Savings are also being made in outbound as part of the Pace! plan. Opel has sold its dealer network in the Scandinavian, Nordic and Baltic countries, for example, and is using importers to handle the business. LänsiAuto is handling imports in Finland and the Baltic States, with Bertel O Steen in Norway and Interdan Bil in Denmark and Sweden. The OEM is planning similar moves elsewhere.
That will reduce business for Gefco’s 4PL Solutions arm, but its 3PL operation can still compete directly for work in these areas.
Separate from 3PL
One of the principles of the 4PL service Gefco has implemented for Opel/Vauxhall is that it will remain a separate entity from the rest of the logistics provider’s organisation. In terms of IT, for instance, Gefco’s 4PL operation uses its own tools, which are not accessible to its 3PL operations.

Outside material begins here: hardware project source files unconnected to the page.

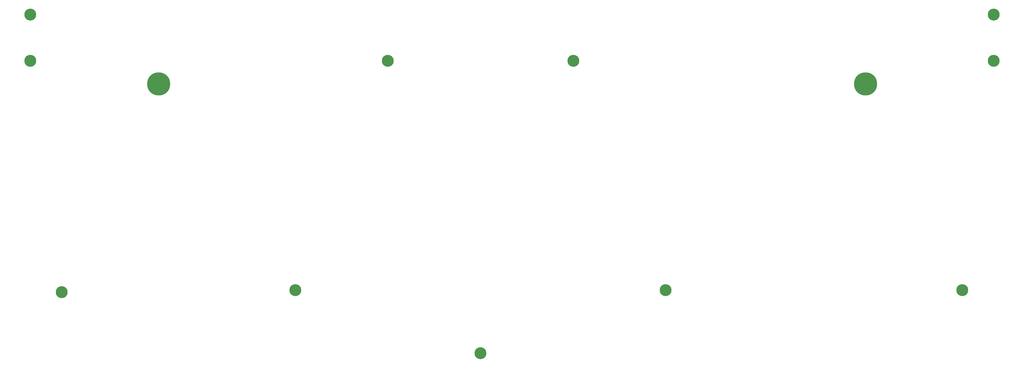
<source format=gts>
G04 #@! TF.GenerationSoftware,KiCad,Pcbnew,5.1.10-88a1d61d58~90~ubuntu21.04.1*
G04 #@! TF.CreationDate,2021-08-17T12:13:25+02:00*
G04 #@! TF.ProjectId,basketweave_bottom,6261736b-6574-4776-9561-76655f626f74,rev?*
G04 #@! TF.SameCoordinates,Original*
G04 #@! TF.FileFunction,Soldermask,Top*
G04 #@! TF.FilePolarity,Negative*
%FSLAX46Y46*%
G04 Gerber Fmt 4.6, Leading zero omitted, Abs format (unit mm)*
G04 Created by KiCad (PCBNEW 5.1.10-88a1d61d58~90~ubuntu21.04.1) date 2021-08-17 12:13:25*
%MOMM*%
%LPD*%
G01*
G04 APERTURE LIST*
%ADD10C,4.502000*%
%ADD11C,8.702000*%
G04 APERTURE END LIST*
D10*
X378618750Y-180975000D03*
X27021250Y-77023750D03*
D11*
X75406250Y-103187500D03*
D10*
X266700000Y-180975000D03*
X127000000Y-180975000D03*
X27021250Y-94420000D03*
X390491250Y-77023750D03*
X196850000Y-204787500D03*
X161845000Y-94420000D03*
X38893750Y-181768750D03*
X231855000Y-94420000D03*
X390491250Y-94420000D03*
D11*
X342106250Y-103187500D03*
M02*

</source>
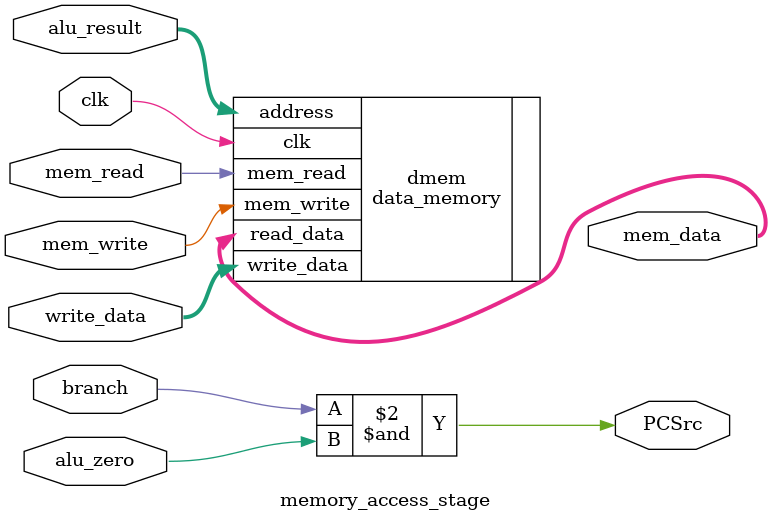
<source format=v>
`include "data_memory.v"

module memory_access_stage(
    input wire clk,
    input wire mem_read,
    input wire mem_write,
    input wire alu_zero,
    input wire branch,
    input wire [63:0] alu_result,
    input wire [63:0] write_data,
    output wire [63:0] mem_data,
    output wire PCSrc
);

    wire [63:0] data_out;

    data_memory dmem(
        .clk(clk),
        .mem_read(mem_read),
        .mem_write(mem_write),
        .address(alu_result),
        .write_data(write_data),
        .read_data(mem_data)
    );

    always @(posedge clk) begin
        if(mem_write)
            $display("memory access:store %d to address %h", write_data, alu_result);
        if(mem_read)
            $display("memory access:load %d from address %h", mem_data, alu_result);
    end

    assign PCSrc = branch & alu_zero;


endmodule
</source>
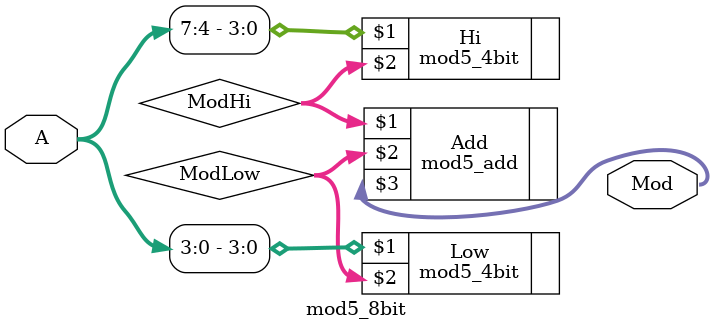
<source format=v>
module mod5_8bit(A, Mod);
  input [7:0] A;
  output [4:0] Mod;

  wire [4:0] ModHi;
  wire [4:0] ModLow;

  mod5_4bit Hi(A[7:4], ModHi);
  mod5_4bit Low(A[3:0], ModLow);

  // No need to do shift as (2**4) % 5 == 1
  mod5_add Add(ModHi, ModLow, Mod);
endmodule

</source>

“This was a condition of being able to include Gefco [as a] 3PL in our tenders,” explains Redier. “We have the obligation to be fully objective, otherwise it could be distorting competition and giving an advantage to Gefco as a 3PL.”
The share of Gefco’s third-party business for Opel/Vauxhall has remained almost exactly the same since the beginning of the contract, however.
Gefco was the first logistics provider to GM Europe and its 3PL operations for the OEM date back to before the 4PL contract – something Redier says was “one of the reasons Opel/Vauxhall trusted Gefco in going for a full outsourcing of the activity”.
In parallel with these developments, Gefco has plans to become a public company. It has reaffirmed that it is looking to make a public offering on the Euronext Paris stock exchange in 2019 and says the move will allow it “to enhance its growth opportunities and increase its leadership position in the automotive and broader logistics sector”.
The logistics provider posted revenue growth of 6.3% for the first nine months of 2018, compared with the same period last year, and says its finished vehicle logistics business was notable in its contribution to the results. Revenue from the finished vehicle business increased by 7.2% to €1.4m, mainly driven by Groupe PSA volumes. Higher production at PSA plants has also helped Gefco to increase revenue in its Overland and Contract Logistics business by 4.5% to €1.6m.
As part of the IPO move, Russian Railways, which has a majority stake in Gefco, says it will make a partial reduction of its 75% stake to below 50%. Gefco’s former owner and partial stakeholder, Groupe PSA, will reduce its stake to below 10% of capital should the flotation go ahead. Groupe PSA sold 75% of Gefco to RZD in 2013 for €800m. How Gefco’s plan to become a public company might affect its contract with Opel/Vauxhall remains to be seen.